Closed askerlee closed 2 years ago
Unfortunately the full SDSS dataset is huge, so I can't host the images myself (although I will look into a torrent-based solution...). The script worked for me last time I used it a couple months ago, so it's odd that it has stopped working. Are you trying to download the SDSS images or the PROBES images?
I see. I'm downloading the probes images. So the SDSS images are even larger? :sweat_smile: Would the SDSS be the main dataset for the model training? Thanks.

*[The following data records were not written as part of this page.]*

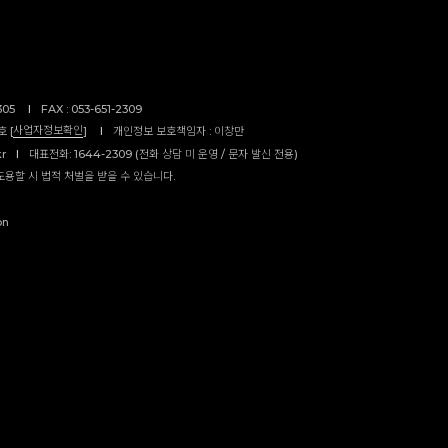
305
I
FAX : 053-651-2309
사업자정보확인
 [
]
I
개인정보 보호책임자 : 이창만
kr
I
대표전화: 1644-2309 (전화 상담 미 운영 / 문자 발신 전용)
도용할 시 법적 처벌을 받을 수 있습니다.
on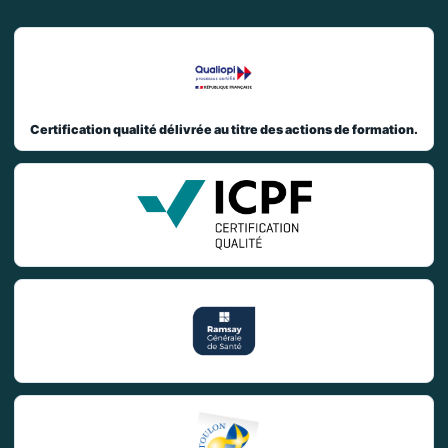
Certification qualité délivrée au titre des actions de formation.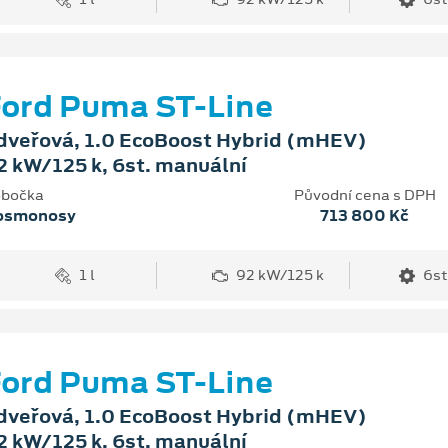
ord Puma ST-Line
dveřová, 1.0 EcoBoost Hybrid (mHEV)
2 kW/125 k, 6st. manuální
bočka
Původní cena s DPH
osmonosy
713 800 Kč
1 l
92 kW/125 k
6st
ord Puma ST-Line
dveřová, 1.0 EcoBoost Hybrid (mHEV)
2 kW/125 k, 6st. manuální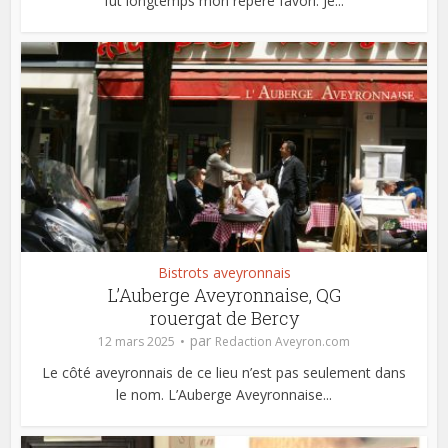
fut longtemps mon repère favori. Je...
Bistrots aveyronnais
L’Auberge Aveyronnaise, QG
rouergat de Bercy
par
12 mars 2025
Redaction Aveyron.com
Le côté aveyronnais de ce lieu n’est pas seulement dans
le nom. L’Auberge Aveyronnaise...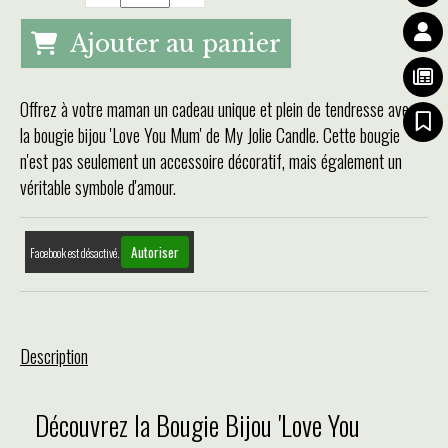
Ajouter au panier
Offrez à votre maman un cadeau unique et plein de tendresse avec
la bougie bijou 'Love You Mum' de My Jolie Candle. Cette bougie
n'est pas seulement un accessoire décoratif, mais également un
véritable symbole d'amour.
Autoriser
Facebook est désactivé.
Description
Découvrez la Bougie Bijou 'Love You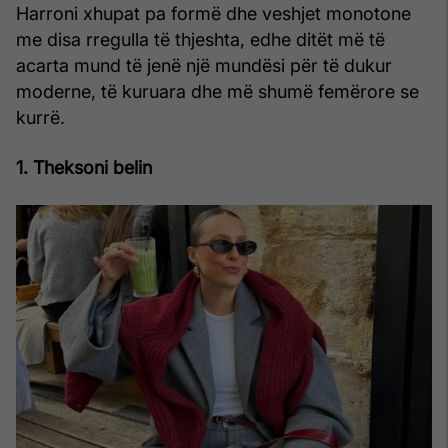
Harroni xhupat pa formë dhe veshjet monotone
me disa rregulla të thjeshta, edhe ditët më të
acarta mund të jenë një mundësi për të dukur
moderne, të kuruara dhe më shumë femërore se
kurrë.
1. Theksoni belin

Yes the full SDSS dataset is around a TB of data total with 306,000 galaxies. I use that data to perform the statistical analysis that is in the paper, and use the PROBES dataset to produce the pretty galaxies you see in the figures (as those galaxies are large and particularity well resolved with no obscuring foreground objects).

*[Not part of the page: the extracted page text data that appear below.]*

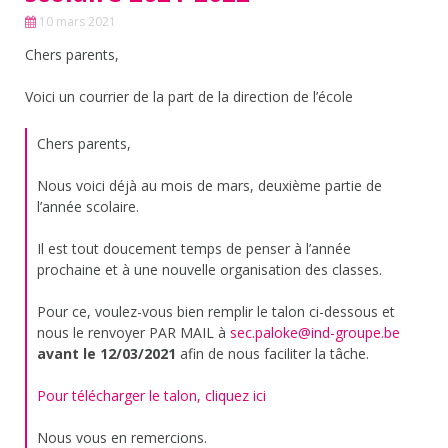
10 mars 2021
Chers parents,
Voici un courrier de la part de la direction de l’école
Chers parents,
Nous voici déjà au mois de mars, deuxième partie de
l’année scolaire.
Il est tout doucement temps de penser à l’année
prochaine et à une nouvelle organisation des classes.
Pour ce, voulez-vous bien remplir le talon ci-dessous et
nous le renvoyer PAR MAIL à
sec.paloke@ind-groupe.be
avant le 12/03/2021
afin de nous faciliter la tâche.
Pour télécharger le talon, cliquez ici
Nous vous en remercions.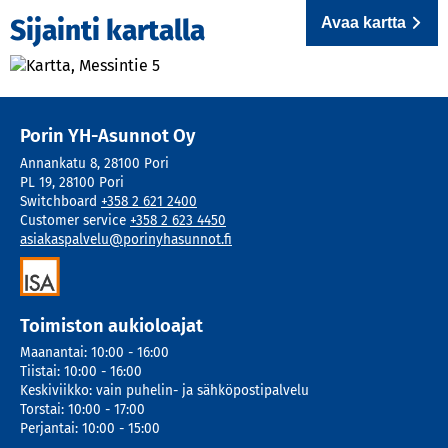
Avaa kartta
Sijainti kartalla
Porin YH-Asunnot Oy
Annankatu 8
,
28100
Pori
PL 19
,
28100
Pori
Switchboard
+358 2 621 2400
Customer service
+358 2 623 4450
asiakaspalvelu@porinyhasunnot.fi
Toimiston aukioloajat
Maanantai
:
10:00 - 16:00
Tiistai
:
10:00 - 16:00
Keskiviikko
:
vain puhelin- ja sähköpostipalvelu
Torstai
:
10:00 - 17:00
Perjantai
:
10:00 - 15:00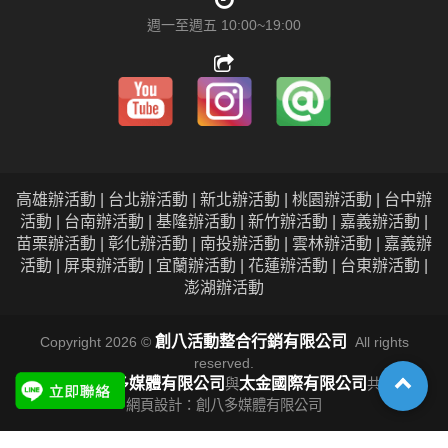
週一至週五 10:00~19:00
高雄辦活動 | 台北辦活動 | 新北辦活動 | 桃園辦活動 | 台中辦
活動 | 台南辦活動 | 基隆辦活動 | 新竹辦活動 | 嘉義辦活動 |
苗栗辦活動 | 彰化辦活動 | 南投辦活動 | 雲林辦活動 | 嘉義辦
活動 | 屏東辦活動 | 宜蘭辦活動 | 花蓮辦活動 | 台東辦活動 |
澎湖辦活動
創八活動整合行銷有限公司
Copyright 2026 ©
All rights
reserved.
創八多媒體有限公司
太金國際有限公司
本公司由
與
共同經營
網頁設計：創八多媒體有限公司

BTW I just checked and you should expect ~2000 PROBES galaxies total, so looks like the script is still working!
I see. This is very helpful info. In preprocess.py, I saw there are three channels G, R, Z that are combined into one image. Could you teach me how to understand these channels, i.e., how to convert them into RGB? Thanks.
Here we scrape from the DESI Legacy Survey DR9, check out the write up here: https://www.legacysurvey.org/dr9/description/.

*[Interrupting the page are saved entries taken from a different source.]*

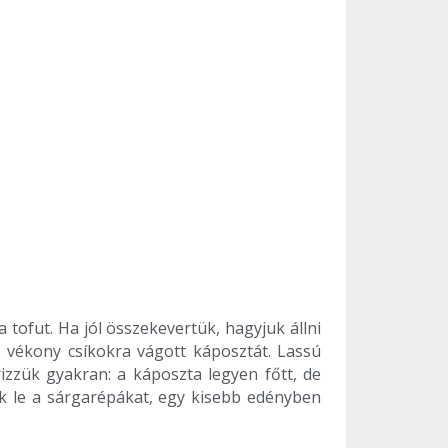
 tofut. Ha jól összekevertük, hagyjuk állni
 vékony csíkokra vágott káposztát. Lassú
izzük gyakran: a káposzta legyen főtt, de
ük le a sárgarépákat, egy kisebb edényben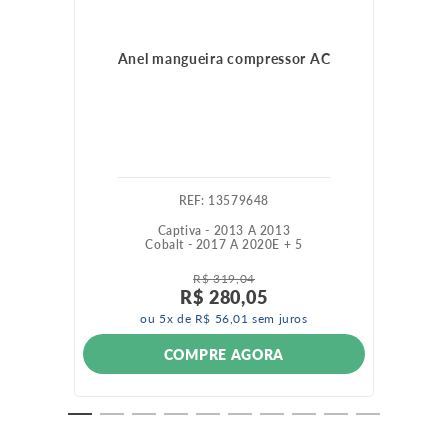
Anel mangueira compressor AC
:
13579648
Captiva - 2013 A 2013
Cobalt - 2017 A 2020
E +
5
R$
319
,
04
R$
280
,
05
ou
5
x de
R$
56
,
01
sem juros
COMPRE AGORA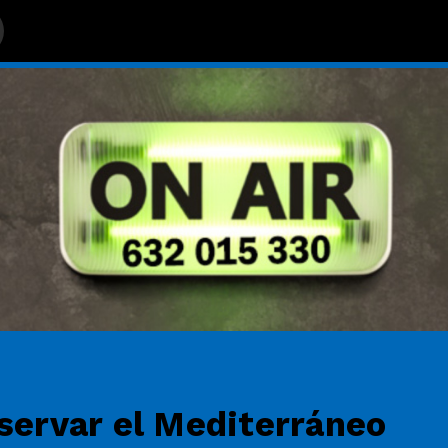
MENERO
eservar el Mediterráneo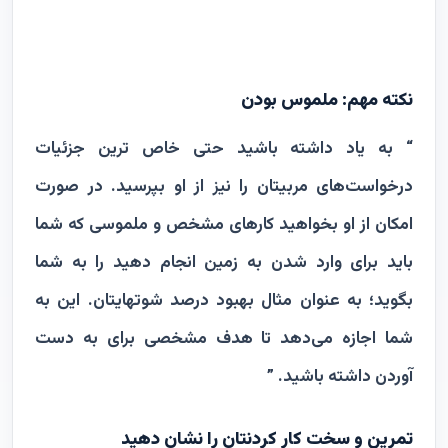
نکته مهم: ملموس بودن
“ به یاد داشته باشید حتی خاص ترین جزئیات
درخواست‌های مربیتان را نیز از او بپرسید. در صورت
امکان از او بخواهید کارهای مشخص و ملموسی که شما
باید برای وارد شدن به زمین انجام دهید را به شما
بگوید؛ به عنوان مثال بهبود درصد شوتهایتان. این به
شما اجازه می‌دهد تا هدف مشخصی برای به دست
آوردن داشته باشید. ”
تمرین و سخت کار کردنتان را نشان دهید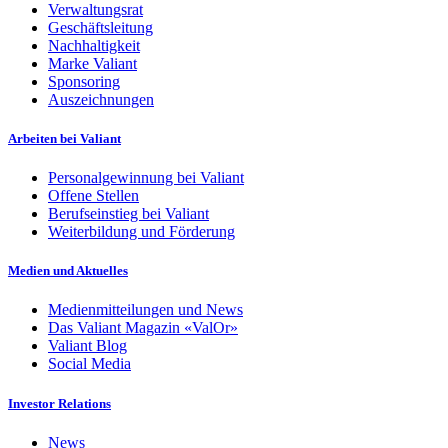
Verwaltungsrat
Geschäftsleitung
Nachhaltigkeit
Marke Valiant
Sponsoring
Auszeichnungen
Arbeiten bei Valiant
Personalgewinnung bei Valiant
Offene Stellen
Berufseinstieg bei Valiant
Weiterbildung und Förderung
Medien und Aktuelles
Medienmitteilungen und News
Das Valiant Magazin «ValOr»
Valiant Blog
Social Media
Investor Relations
News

They use the photometric system (https://en.wikipedia.org/wiki/Photometric_system), and you can think of g as "green", r as "red", and z as "near infrared". So you can map g -> blue, r -> green, and z -> red to make RGB imagery.
I see. Thank you! 😄
I tried to use your download script to download the images, but found that many images are empty (0 bytes), and by manually visiting the URL I got "500 server error" or "301 Moved permanently". Eventually only around
2k6k images were downloaded successfully. (They were converted to around 2k npy files.)So, I wonder could you please share the images you downloaded? I guess if every user downloads their own copy of the images, it also adds load to the server.
Thank you so much!